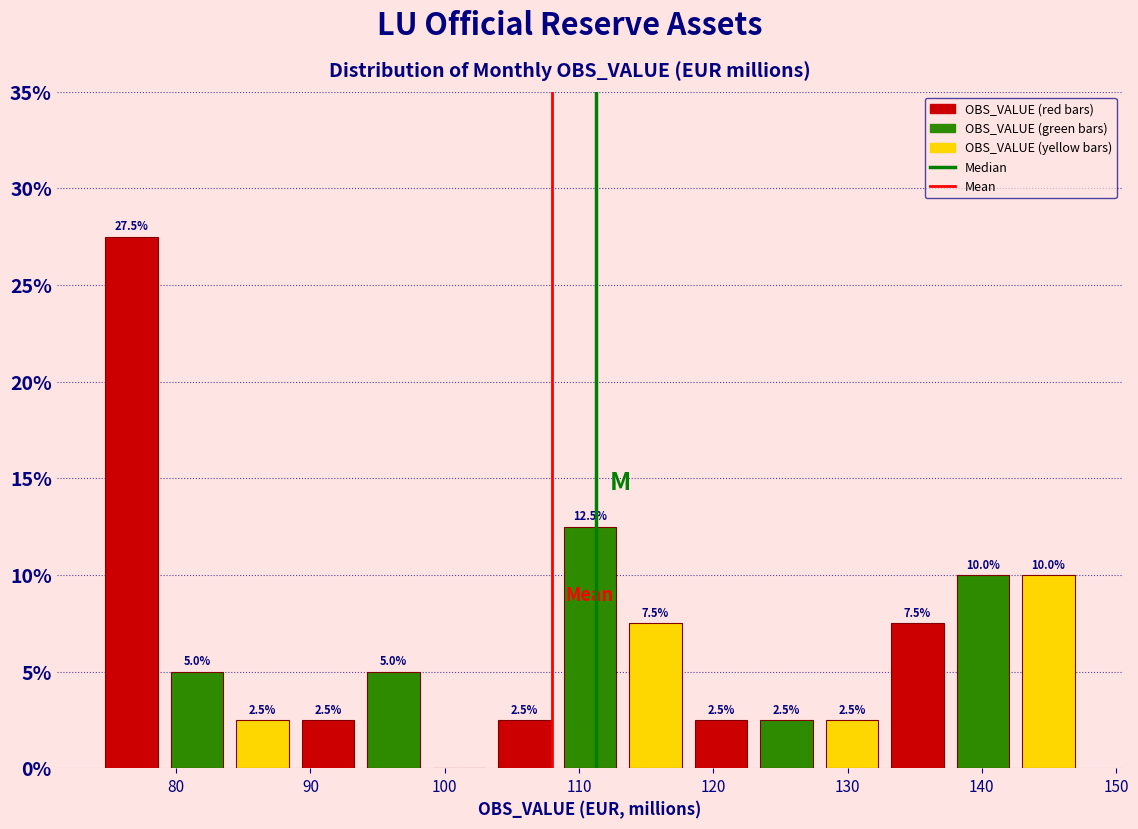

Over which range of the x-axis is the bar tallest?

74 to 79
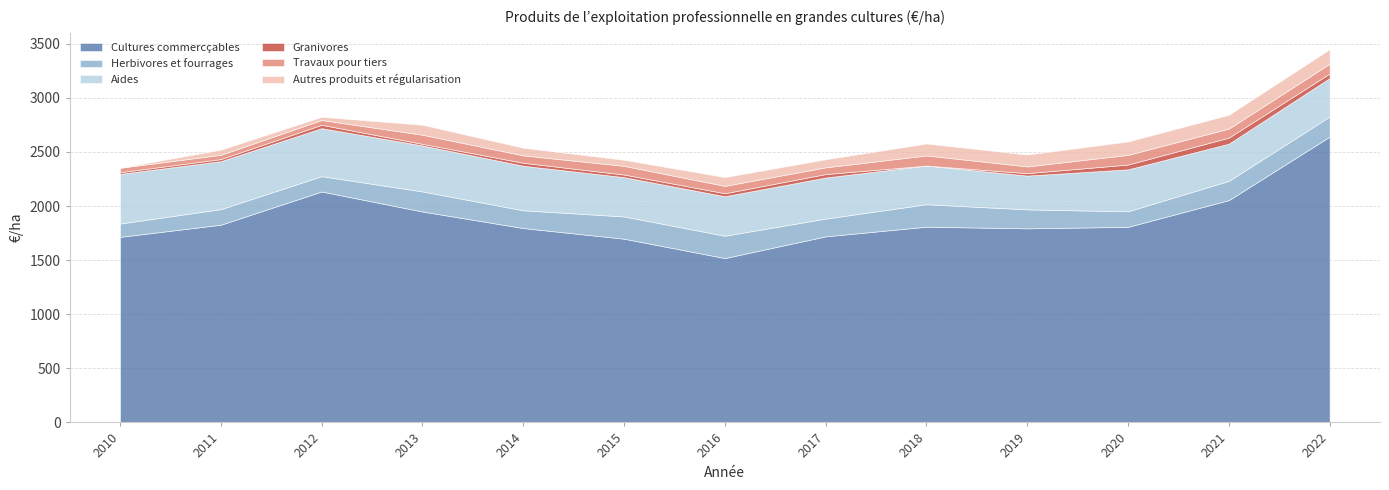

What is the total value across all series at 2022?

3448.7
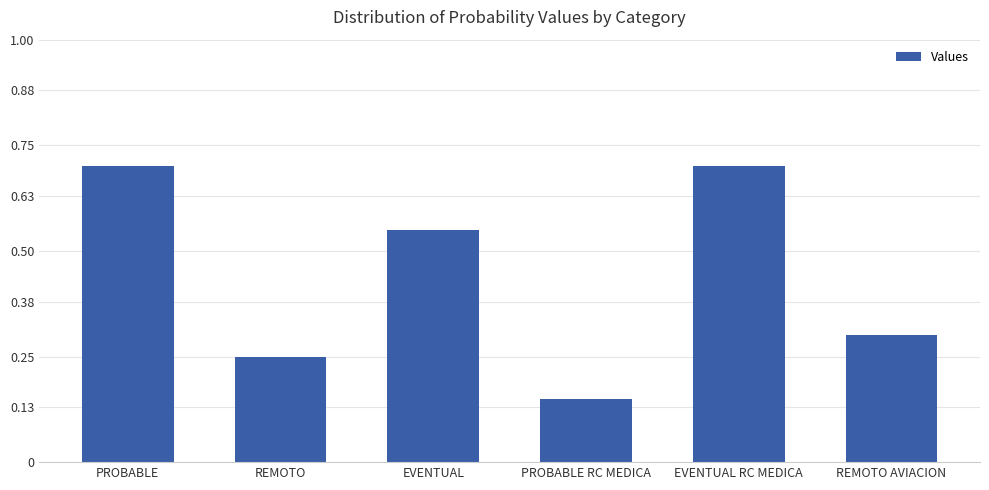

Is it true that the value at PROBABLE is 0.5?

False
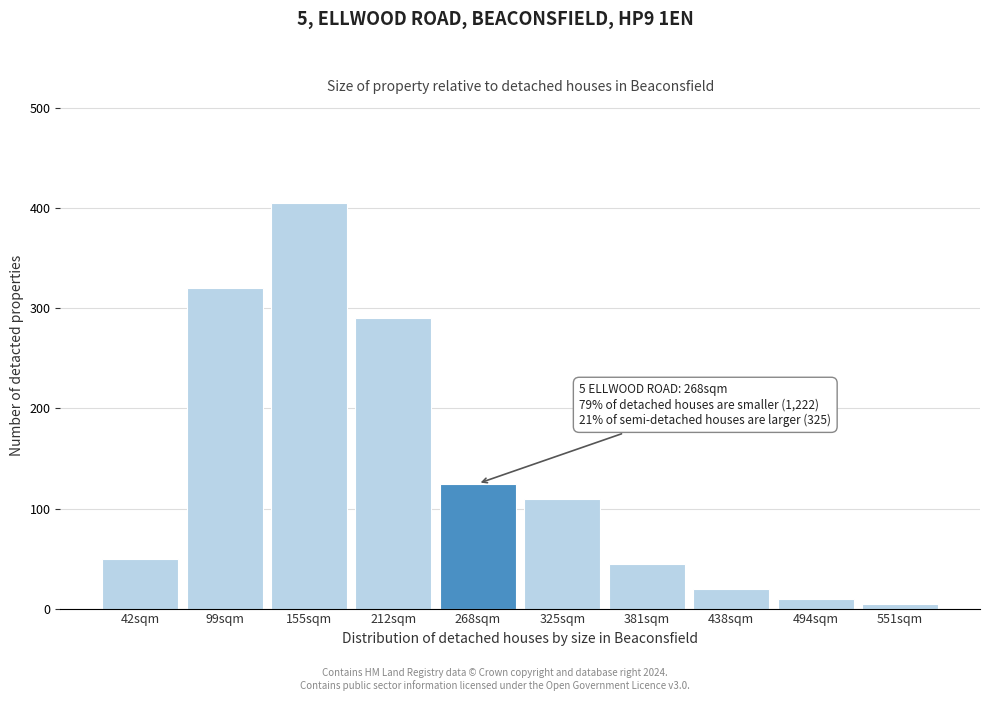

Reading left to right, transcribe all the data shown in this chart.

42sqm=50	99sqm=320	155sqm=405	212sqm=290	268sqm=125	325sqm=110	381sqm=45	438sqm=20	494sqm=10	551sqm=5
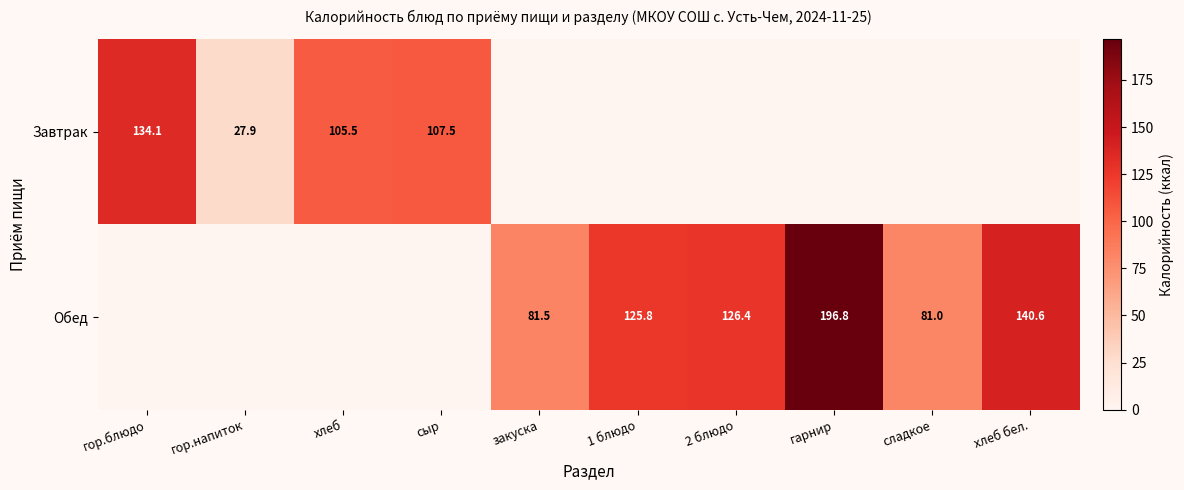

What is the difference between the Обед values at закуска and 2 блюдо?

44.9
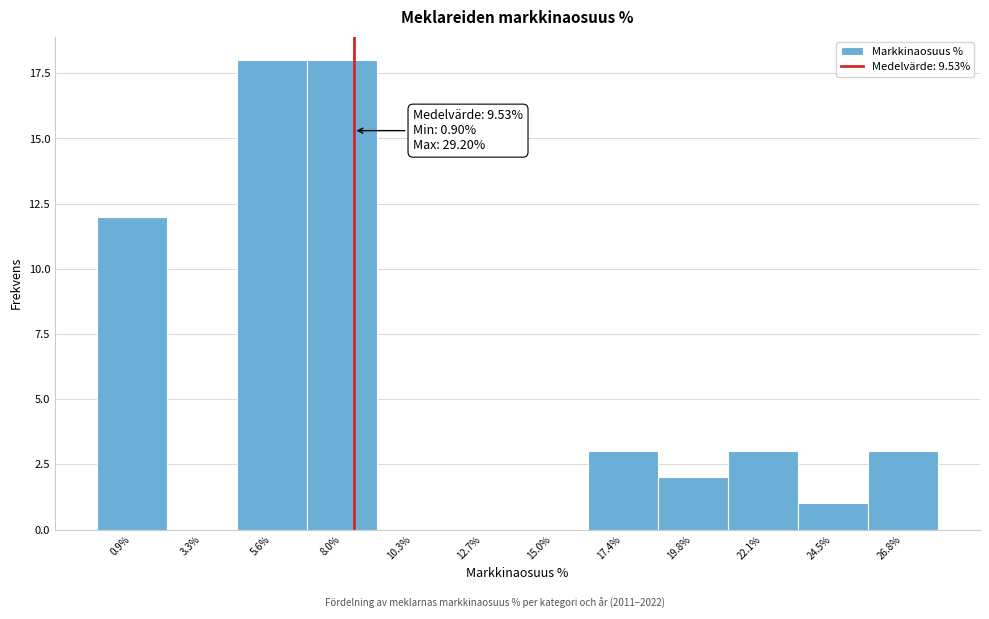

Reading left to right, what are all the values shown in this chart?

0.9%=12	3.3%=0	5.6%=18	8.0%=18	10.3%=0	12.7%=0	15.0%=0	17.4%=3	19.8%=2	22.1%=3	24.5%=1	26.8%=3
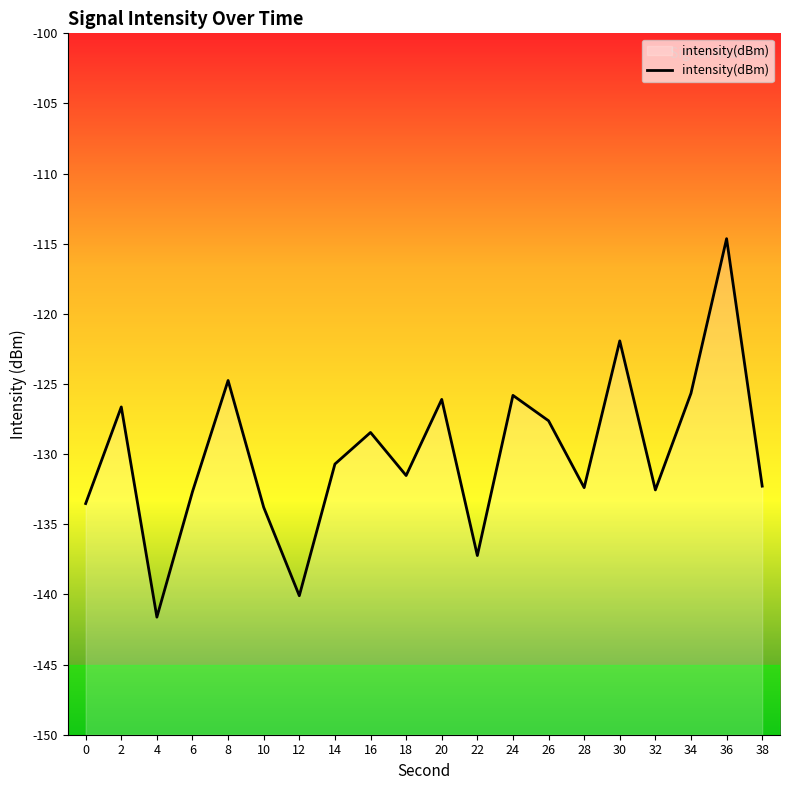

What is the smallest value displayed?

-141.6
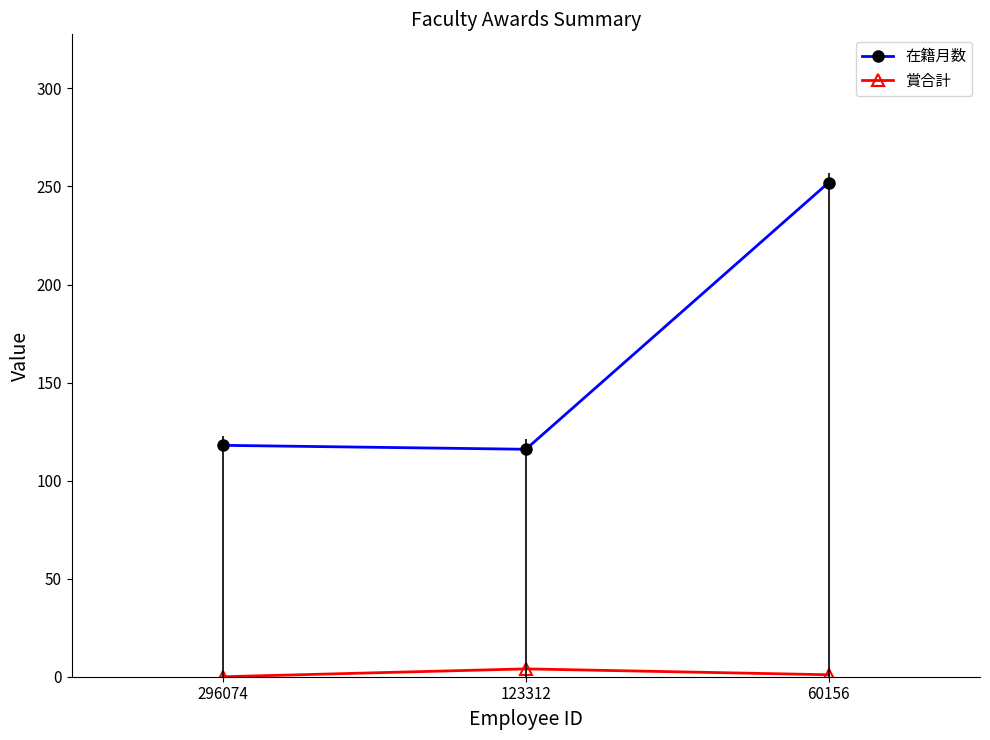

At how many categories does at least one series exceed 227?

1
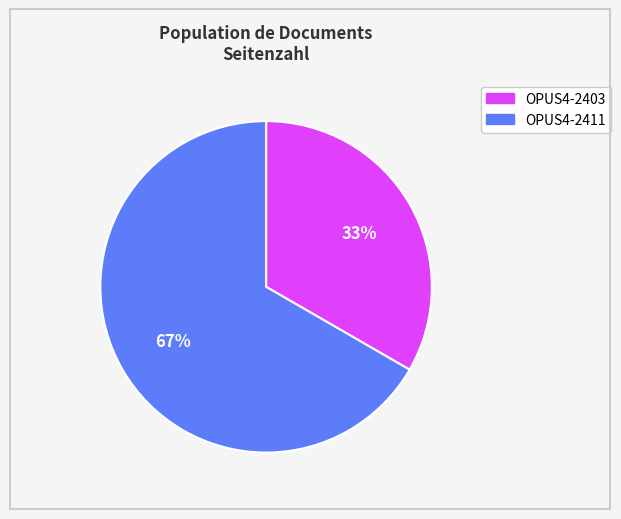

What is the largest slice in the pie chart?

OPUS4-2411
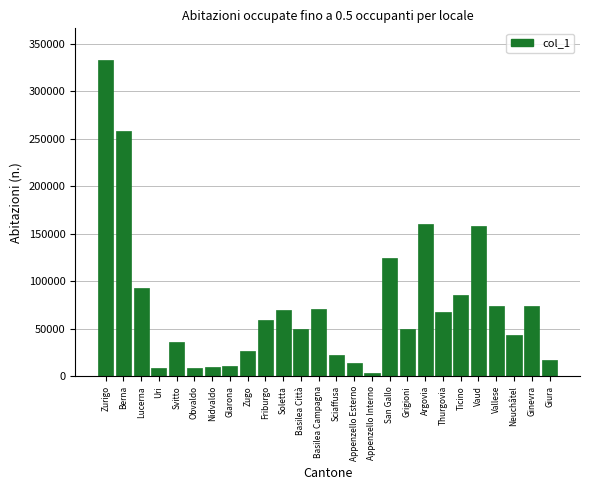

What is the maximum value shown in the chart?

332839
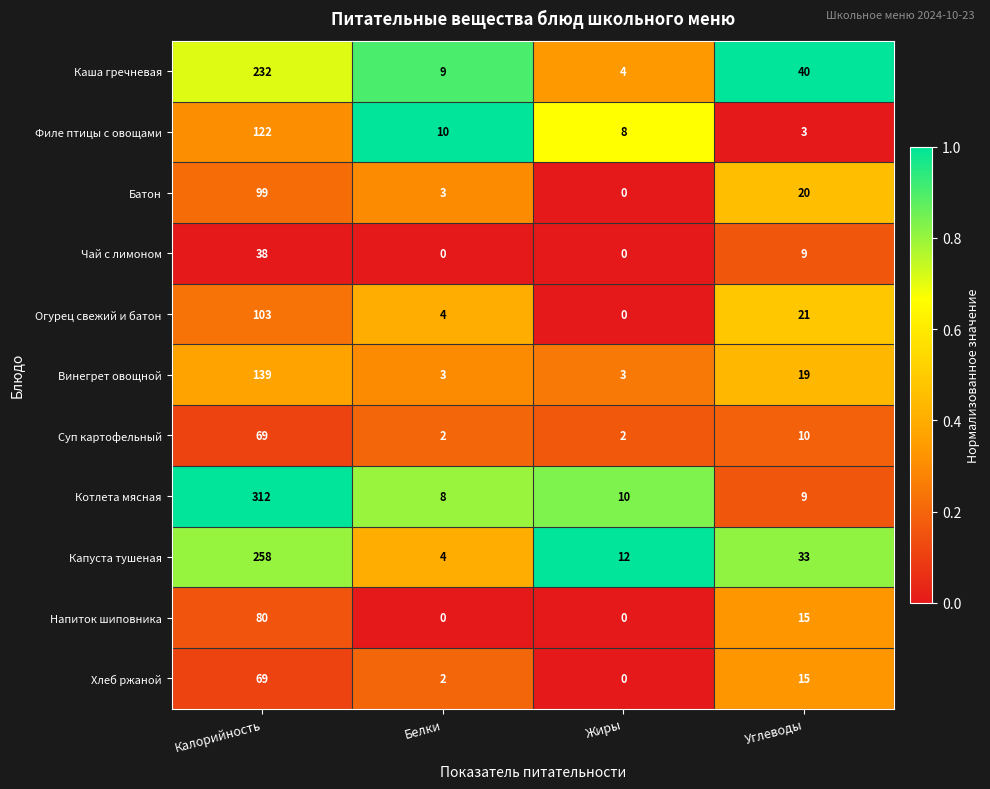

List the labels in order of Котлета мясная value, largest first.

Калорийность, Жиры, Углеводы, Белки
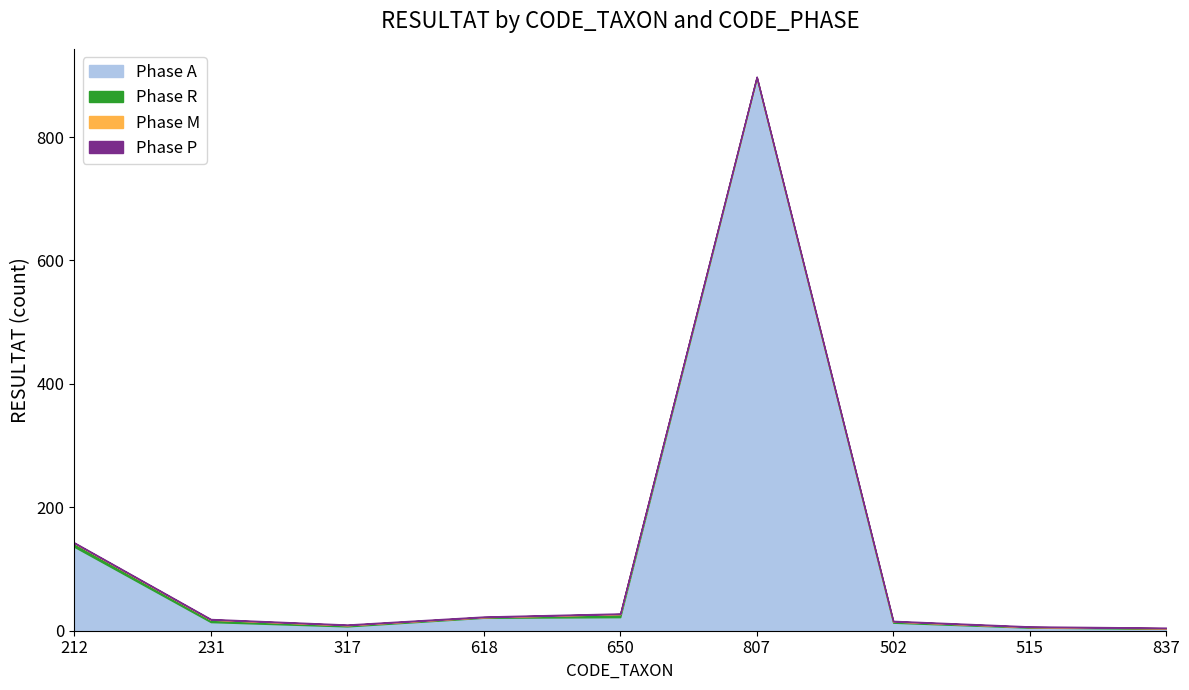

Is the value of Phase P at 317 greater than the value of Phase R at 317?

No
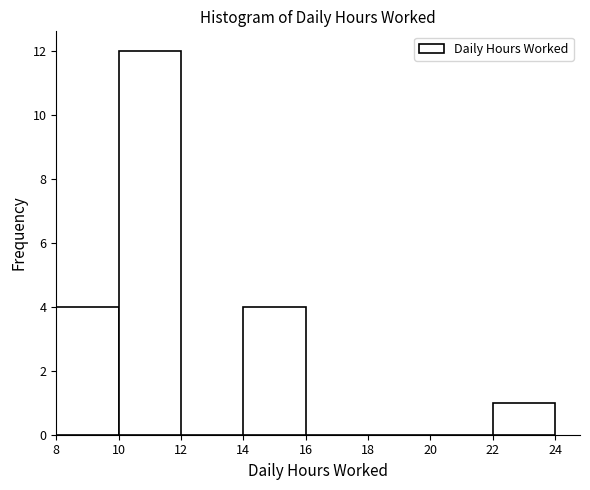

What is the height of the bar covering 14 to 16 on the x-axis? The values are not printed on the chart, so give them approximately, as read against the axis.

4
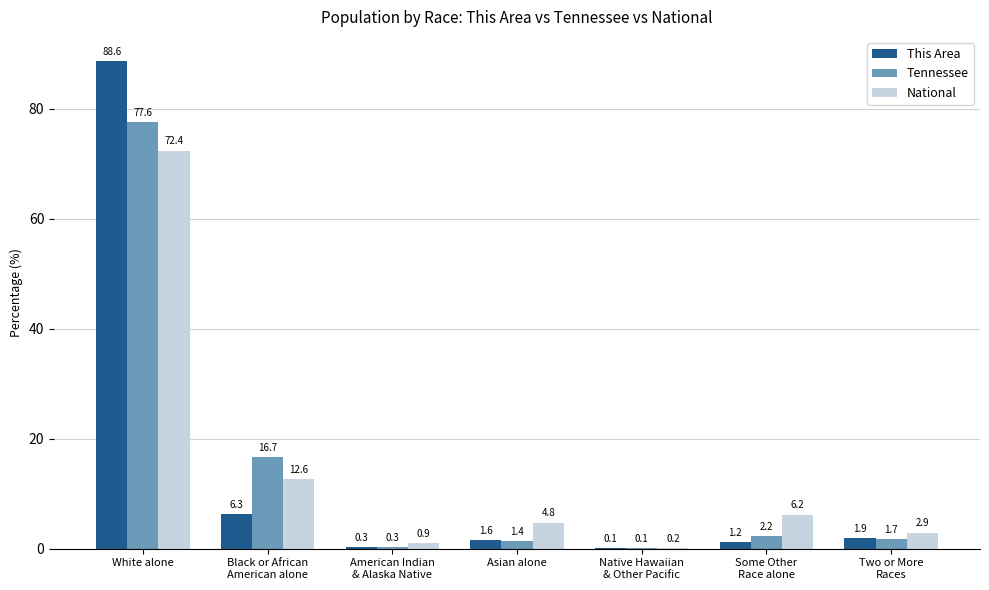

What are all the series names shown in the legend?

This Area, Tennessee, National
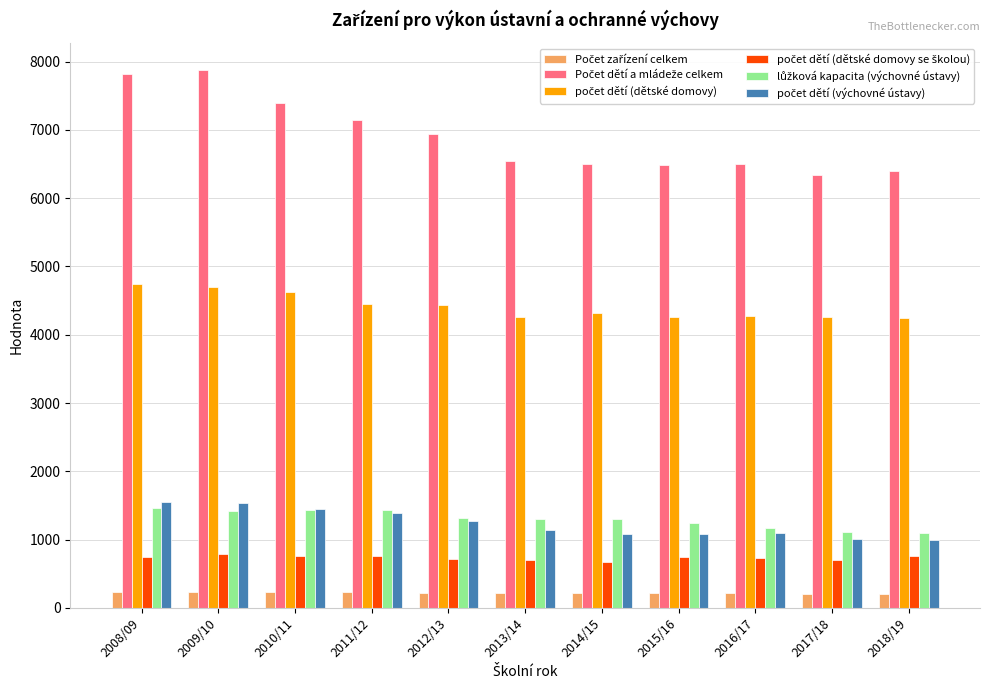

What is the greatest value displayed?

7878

_Exercise description_:
Retype every entry above line for line without changing anything, and omit the pictures from your copy.

_Solution_:
Over which range of the x-axis is the bar tallest?

74 to 79

What is the total value across all series at 2022?

3448.7

Is it true that the value at PROBABLE is 0.5?

False

Reading left to right, transcribe all the data shown in this chart.

42sqm=50	99sqm=320	155sqm=405	212sqm=290	268sqm=125	325sqm=110	381sqm=45	438sqm=20	494sqm=10	551sqm=5

What is the difference between the Обед values at закуска and 2 блюдо?

44.9

Reading left to right, what are all the values shown in this chart?

0.9%=12	3.3%=0	5.6%=18	8.0%=18	10.3%=0	12.7%=0	15.0%=0	17.4%=3	19.8%=2	22.1%=3	24.5%=1	26.8%=3

What is the smallest value displayed?

-141.6

At how many categories does at least one series exceed 227?

1

What is the largest slice in the pie chart?

OPUS4-2411

What is the maximum value shown in the chart?

332839

List the labels in order of Котлета мясная value, largest first.

Калорийность, Жиры, Углеводы, Белки

Is the value of Phase P at 317 greater than the value of Phase R at 317?

No

What is the height of the bar covering 14 to 16 on the x-axis? The values are not printed on the chart, so give them approximately, as read against the axis.

4

What are all the series names shown in the legend?

This Area, Tennessee, National

What is the greatest value displayed?

7878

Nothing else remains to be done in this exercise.